- TEXTO:
Recuerdo 1977 como un año melancólico. Cursaba tercero de primaria, con la maestra Laura Elena Acuña Hernández quien, proclamaba con orgullo, procedía de Ciudad Victoria. Fue a través de ella que por vez primera escuché lo que era el jocoque, producto que se hacía en su tierra. Describió el lácteo con tal meticulosidad, que me provocó un antojo inmediato. El problema es que en ninguna tienda de aquellos años se vendía en Monterrey el bendito jocoque, así que durante años me quedé con las ganas.

Quién sabe por qué, pero en ese año en la Escuela Primaria Ford 40 hubo tres grupos de tercer grado cuando, en el pasado, si acaso se formaba uno.

En ese ciclo escolar, el plantel se había abarrotado de niños y los salones se desbordaban por matrícula excesiva. El inmueble está aún en la Calle Privada Jiménez y, en el aula, yo me sentaba en uno de los costados, junto al enorme ventanal que colinda con la banqueta.

Era una época de mañanas nubladas. A diario veía, del otro lado de la calle, una casa abandonada que producía un inexplicable sentimiento de tristeza. En la parte de enfrente tenía una alambrada, como de un metro de alto, tras la cual se extendía un alargado patio frontal, recubierto de cascajo. Hasta el fondo, como como unos diez metros hacia adentro, estaba la fachada color crema.

Suponía que en algún tiempo alguien debió habitarla y llenarla de actividad, por lo que el área solariega me provocaba algo indefinido en el estómago, un sentimiento de ligera angustia asociado con el desánimo, como cuando me cansaba de jugar en la calle, y quería ya llegar a la casa y serenarme en el lugar más seguro del mundo.

Ya había iniciado el curso, a media mañana de un día sin Sol, cuando se presentó en la puerta un niño alto y moreno. La maestra le dio la bienvenida y lo llamó Francisco. Pasó a mi lado y pude observar que tenía las mejillas sonrosadas, en contraste con su piel oscura. Llevaba una corbata azul de verdad, de esas que se anudan, a diferencia de la que usábamos todos para el uniforme, de gancho, comprada en la mercería.

- INFORMACIÓN PROPORCIONADA:
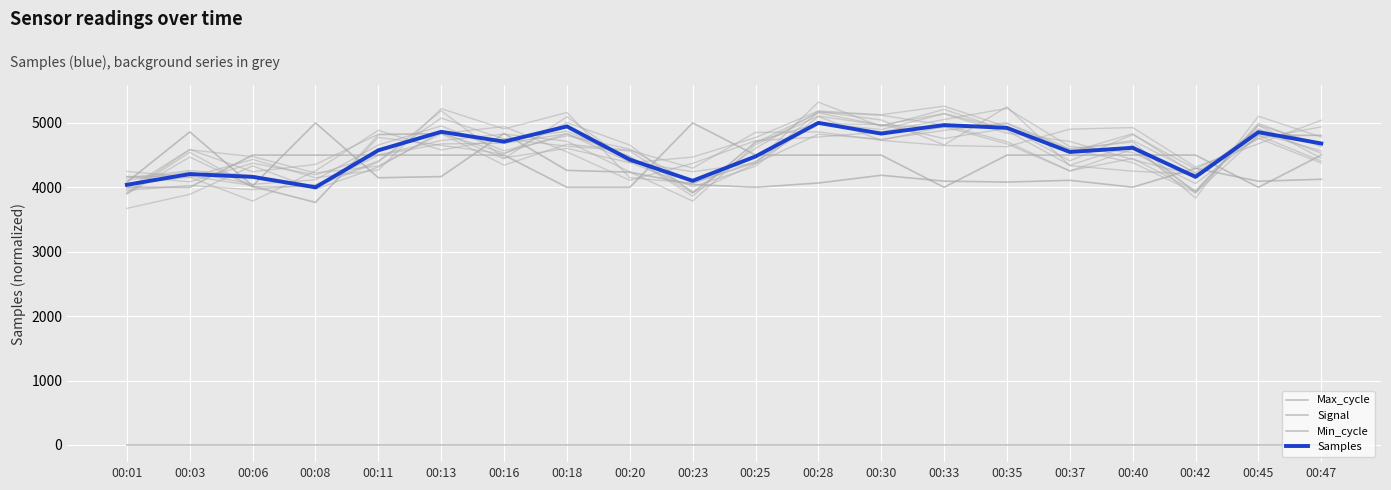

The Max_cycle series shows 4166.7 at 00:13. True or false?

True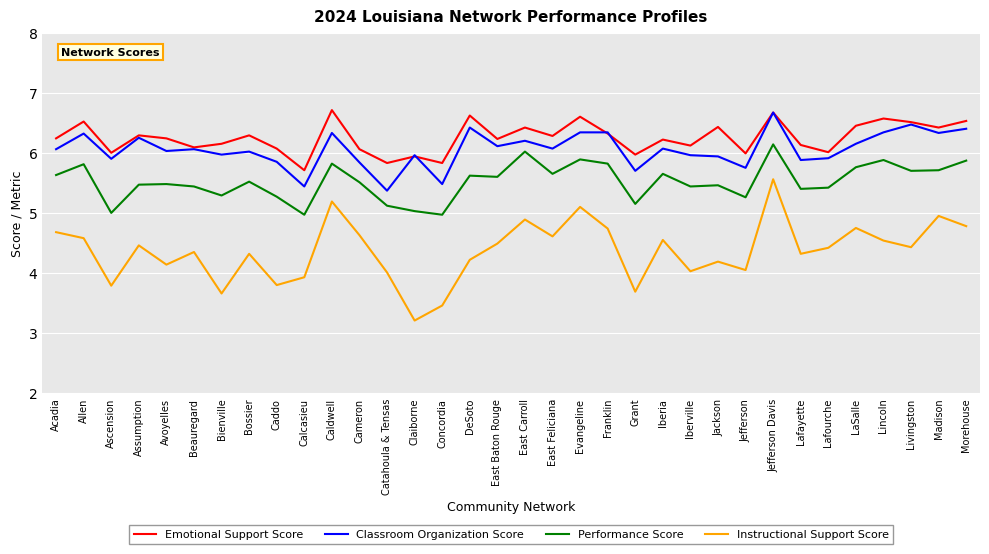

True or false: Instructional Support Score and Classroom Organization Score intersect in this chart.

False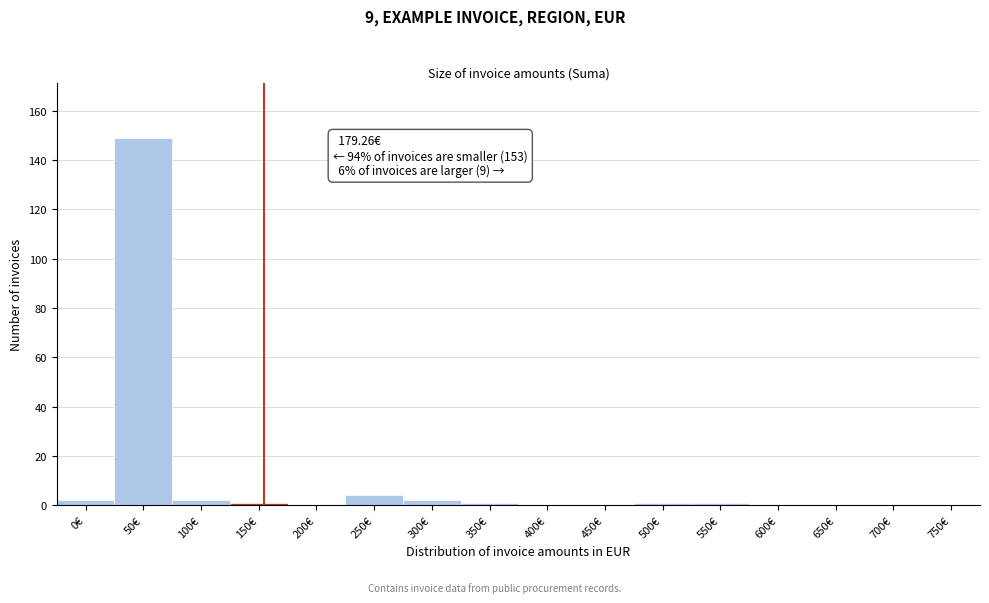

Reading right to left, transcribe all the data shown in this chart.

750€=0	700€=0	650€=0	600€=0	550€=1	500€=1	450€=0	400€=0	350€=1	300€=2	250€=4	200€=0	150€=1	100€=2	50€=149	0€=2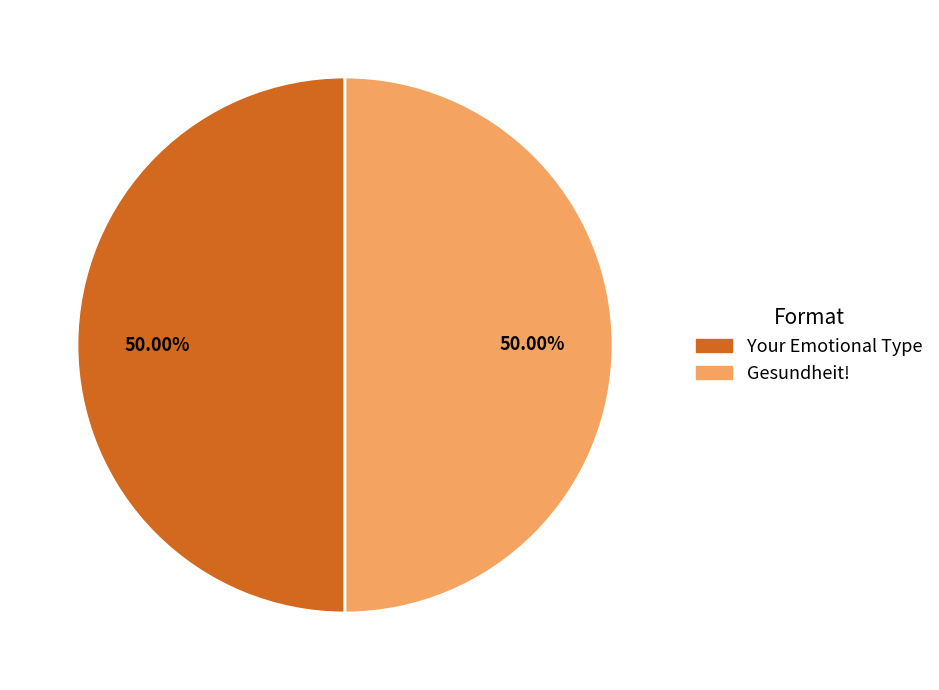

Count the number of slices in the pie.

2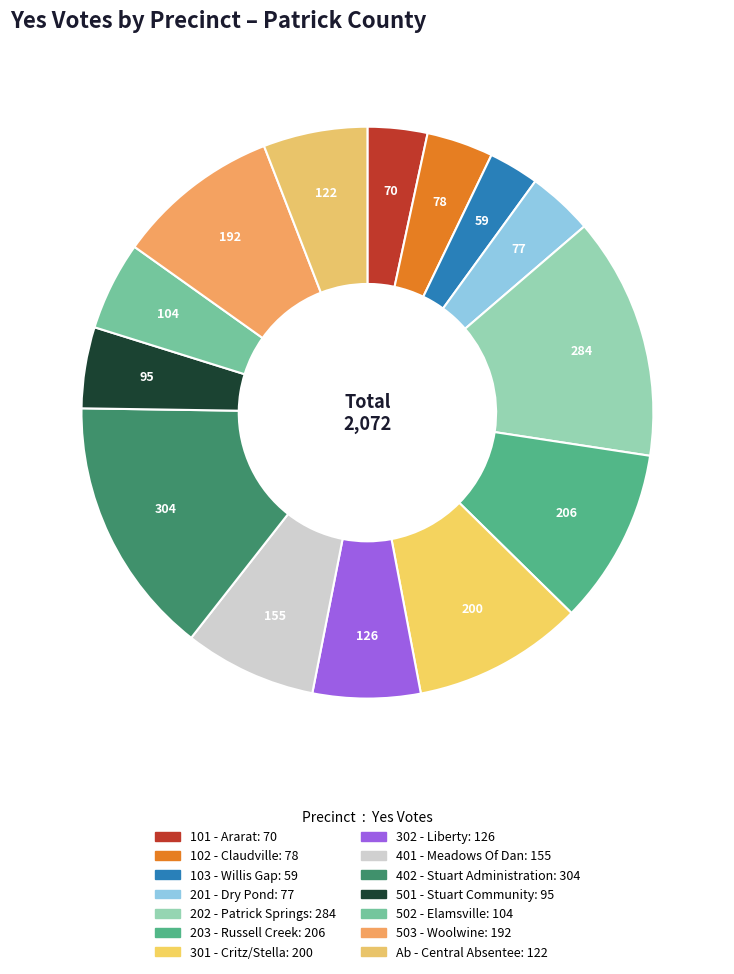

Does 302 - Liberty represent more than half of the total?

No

...

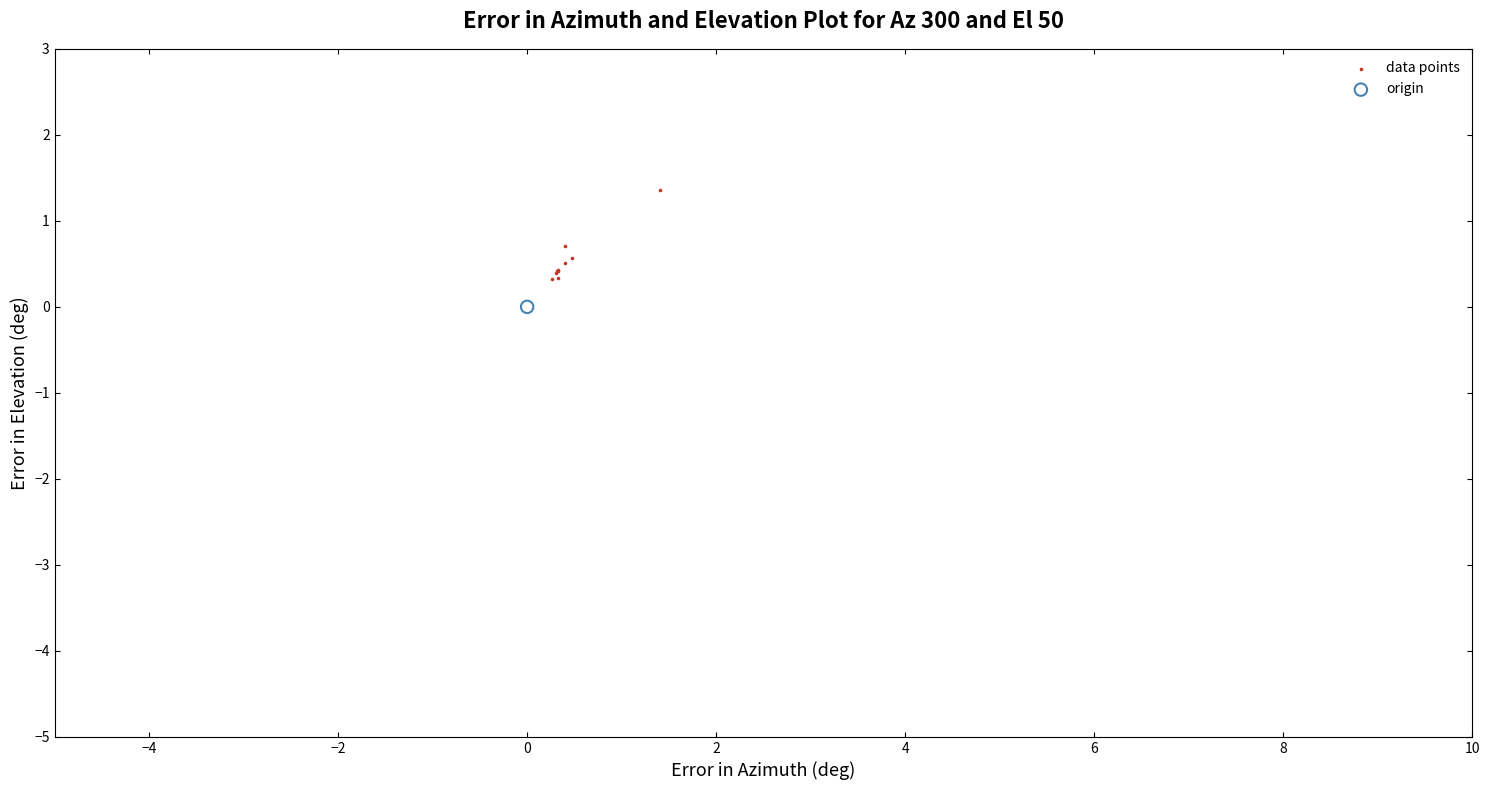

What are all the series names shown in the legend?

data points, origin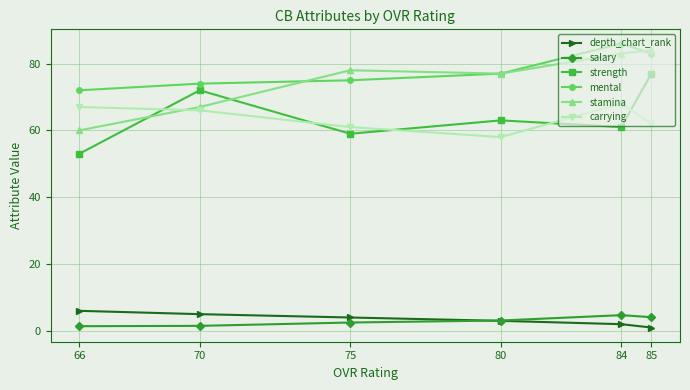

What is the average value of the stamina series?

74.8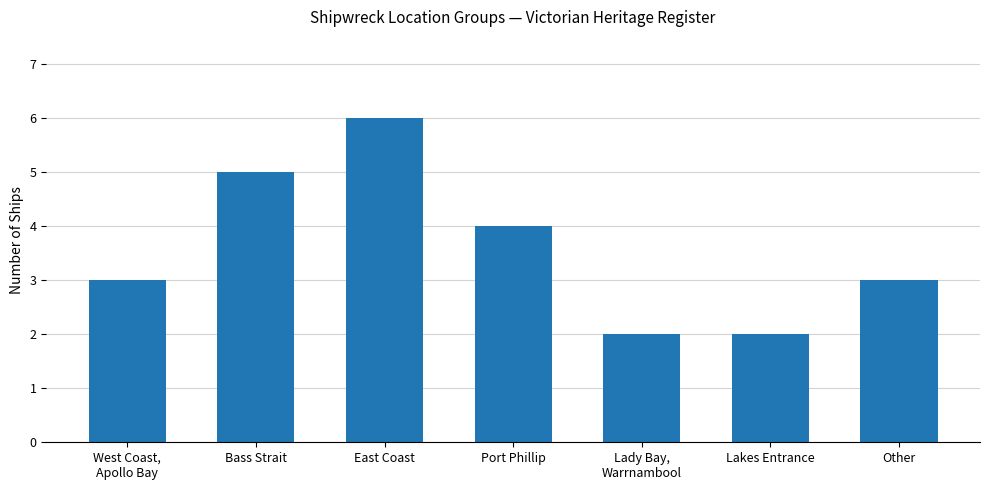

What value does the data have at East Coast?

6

- OBJETIVO: Según el texto, ¿de qué ciudad procedía la maestra Laura Elena Acuña Hernández?

- RESPUESTA ESPERADA: De Ciudad Victoria.